Base member 30 affixes to leg 12 by welding, bolting or the like. Member 30 has a hollow bore 31 and an open end portion 34 which allows centralizing sleeve 40 to be positioned between the inside end portion 34 of base member 30 and sliding member 50. Centralizing sleeve 40 is a rubber sleeve bonded only to inner member 50. Sleeve 40 centralizes moving member 50 within the bore 31 of base structural member 30 and also absorbs energy from lateral bonds. However, the centralizing sleeve 40 slides with inner moving member 50. Sliding member 50 connects to vertical bumper 22 at 52. A load transfer plate 36 is transversely connected to the inside bore 31 of member 30. A corresponding load transfer plate 54 is affixed to the inside bore 51 of moving member 50. A space 62 is thus defined between load transfer plates 36 and 54. The space 62 is occupied by a rubber-like compressible load cell 60 which is preferably cylindrical, having a central bore 64 that allows tension rod member 70 to pass through the bore. Each plate 36, 54 has an opening that allows tension rod 70 to pass through it. The rod 70 can slide freely with respect to either plate 36, 54 but has enlarged ends 72, 74 that hold the plates 36, 54 a distance apart that defines the projected position of the member 60 with respect to the member 30. The cell 60 can be longer in length than the distance between plates 36, 54 so that the cell is prestressed in the normal resting position, placing the cell in compression and thus prestressing the plates 36, 54 with a preload. This preload gives the cell 10 extra strength to withstand impact loads including lateral-diagonal loading. Impact upon vertical bumper 22 causes member 50 to retract into member 30, further compressing cell 60. If the members 30, 50 are pulled apart, one of the transverse plates 36, 54 will fail, preventing any further damage to apparatus 10 or the platform leg 12. Since cell 60 is not glued or otherwise bonded to member 30, it is not torn or destroyed by separation of members 30 and 50.

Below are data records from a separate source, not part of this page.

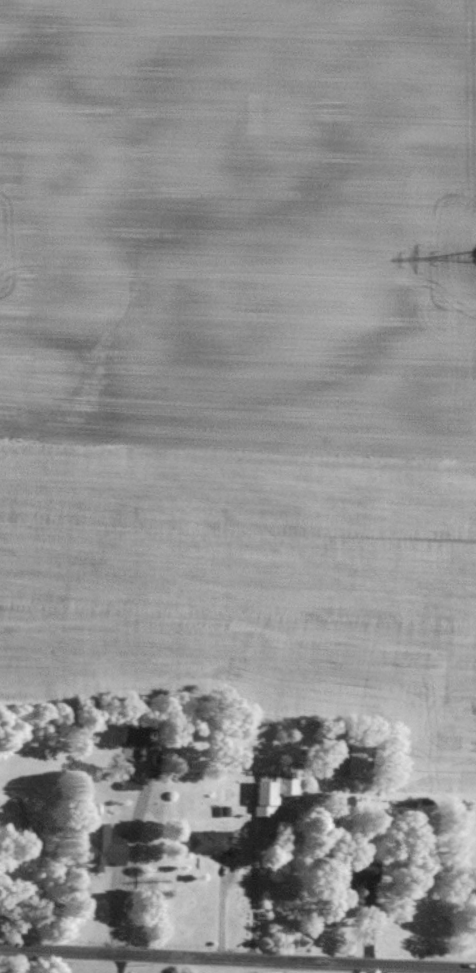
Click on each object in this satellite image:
building: (135, 733)
building: (359, 760)
building: (290, 783)
building: (264, 797)
building: (208, 841)
road: (256, 844)
building: (106, 845)
building: (356, 870)
road: (238, 954)
road: (119, 961)
road: (376, 966)

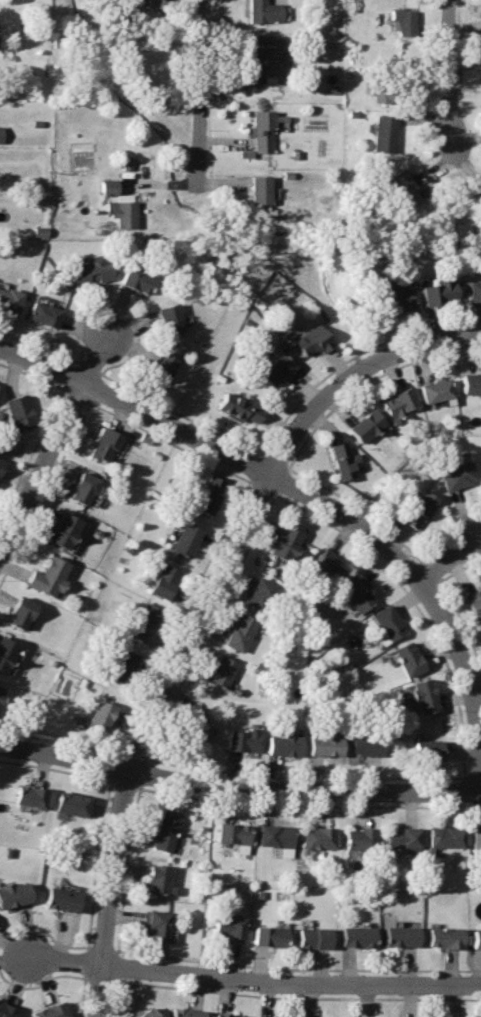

A plurality of stiffener plates 80, 82 extend from leg 12 substantially along the entire length of base structural member 30 (see FIG. 2). Stiffener plates 80, 82 are generally horizontally placed as can best be seen in FIG. 1. Each stiffener plate 80, 82 includes a peripheral web 83, 84 respectively which is connected perpendicularly to the generally horizontal plates 80, 82. Since no bonding of rubber has been made to the inside of base structural member 30, stiffeners 80, 82 can be welded the full length of outer base structural member 30 without damage to the rubber cell 60. The plates 80, 82 and webs 83, 84 provide reinforcement against lateral loads and shear. If rubber were bonded to the inside surface of base structural member 30, welding of stiffeners 80, 82 to the exterior surface of the base structural member 30 would produce excessive heat which would damage or destroy the bonding and/or the rubber.
The foregoing description of the invention is illustrative and explanatory thereof, and various changes in the size, shape and materials, as well as in the details of the illustrated construction may be made without departing from the spirit of the invention.